** Document segment **
Multi-Classroom Leader roles are filled by excellent teachers with a record of high-growth results, and their teams may include teachers who extend their reach to more students and advanced paraprofessionals who focus on small-group tutoring during the school day. These roles all receive higher pay that is sustainable through reallocations of regular budgets. Recommended pay levels are higher in Title I schools to attract and keep staff in these schools, which serve more students from low-income families than non-Title I schools. Pay supplements for the Multi-Classroom Leader role average 23% of state base pay; the supplements are making it possible for some teachers to reach six-figure salaries.
In 2024–25, 630 U.S. schools are implementing these roles, with hundreds more scheduled to do so; Opportunity Culture educators are serving over 200,000 students across a dozen states. On average, participating schools are reaching about 56 percent of their students with Opportunity Culture teaching teams.
“Schools, systems, and states have far more potential for student learning results—if they reach more students,” said Bryan C. Hassel, co-president of Public Impact and co-founder of the Opportunity Culture initiative.

** Dataset **

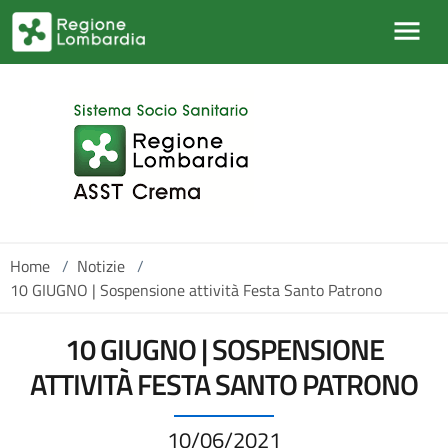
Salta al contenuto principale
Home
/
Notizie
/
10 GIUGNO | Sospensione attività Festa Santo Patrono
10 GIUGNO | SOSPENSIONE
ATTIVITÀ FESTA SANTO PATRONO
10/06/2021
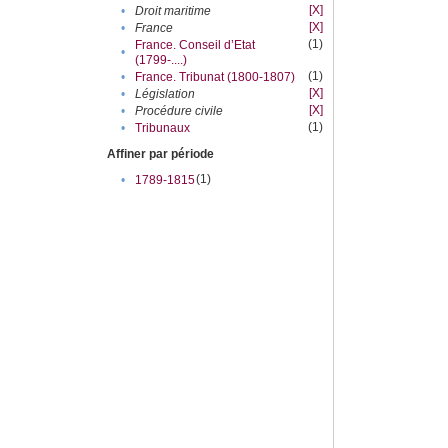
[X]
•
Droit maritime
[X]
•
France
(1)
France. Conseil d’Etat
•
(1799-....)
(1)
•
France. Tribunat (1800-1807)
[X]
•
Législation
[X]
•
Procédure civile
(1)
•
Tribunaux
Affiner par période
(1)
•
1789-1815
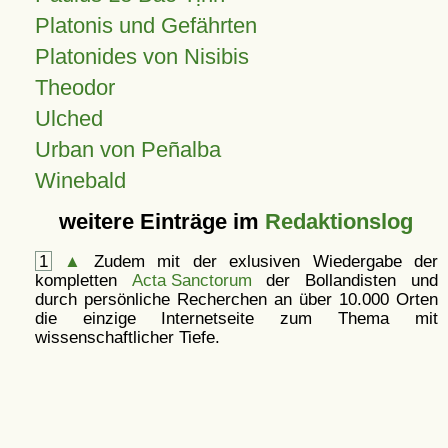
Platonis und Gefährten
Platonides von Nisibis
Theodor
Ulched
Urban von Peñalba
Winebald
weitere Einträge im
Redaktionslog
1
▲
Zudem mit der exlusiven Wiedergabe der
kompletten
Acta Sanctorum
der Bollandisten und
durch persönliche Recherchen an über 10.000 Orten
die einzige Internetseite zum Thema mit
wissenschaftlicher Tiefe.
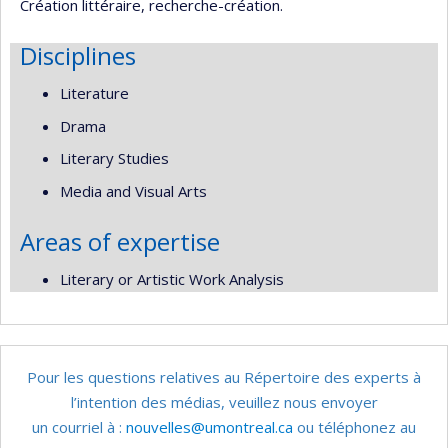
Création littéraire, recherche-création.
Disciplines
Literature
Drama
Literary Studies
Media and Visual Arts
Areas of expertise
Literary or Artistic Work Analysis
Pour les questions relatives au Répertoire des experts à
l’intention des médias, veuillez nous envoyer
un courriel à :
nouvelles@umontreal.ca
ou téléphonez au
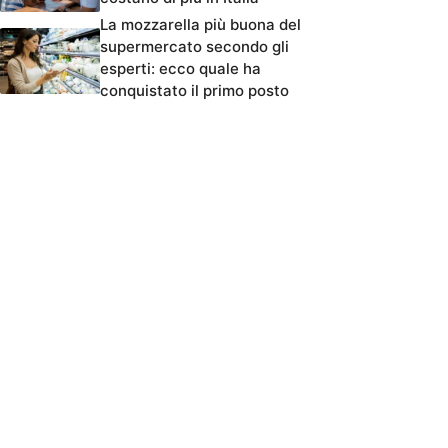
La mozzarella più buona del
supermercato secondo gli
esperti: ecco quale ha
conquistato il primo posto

** Task list **
- 1) In the text on Opportunity Culture teaching roles, what share of state base pay do the pay supplements for the Multi-Classroom Leader role average?
- 2) Carry on the text on Opportunity Culture teaching roles, beginning after its final sentence.

** Exercise responses **
- 1) They average 23% of state base pay.

- 2)
A McKinsey analysis indicates that learning results like these boost the economy substantially. This adds jobs and tax revenues to fund national, state, and local priorities. McKinsey included Opportunity Culture models in its Covid learning recovery recommendations.
Ector County ISD in Texas was one of nine school districts highlighted in the recent Stanford-Harvard-Dartmouth Education Recovery Scorecard for its outlier learning gains, and was named K-12 Dive’s 2024 District of the Year. The district uses Opportunity Culture models in about half of its schools. A Texas Tech study in 2021 found strong student learning growth in that district’s Opportunity Culture implementation, examining teacher-level data. A prior study by the CALDER Center also found learning gains in other districts. On average, these two prior studies found that the models added an extra half year of learning annually in reading and math.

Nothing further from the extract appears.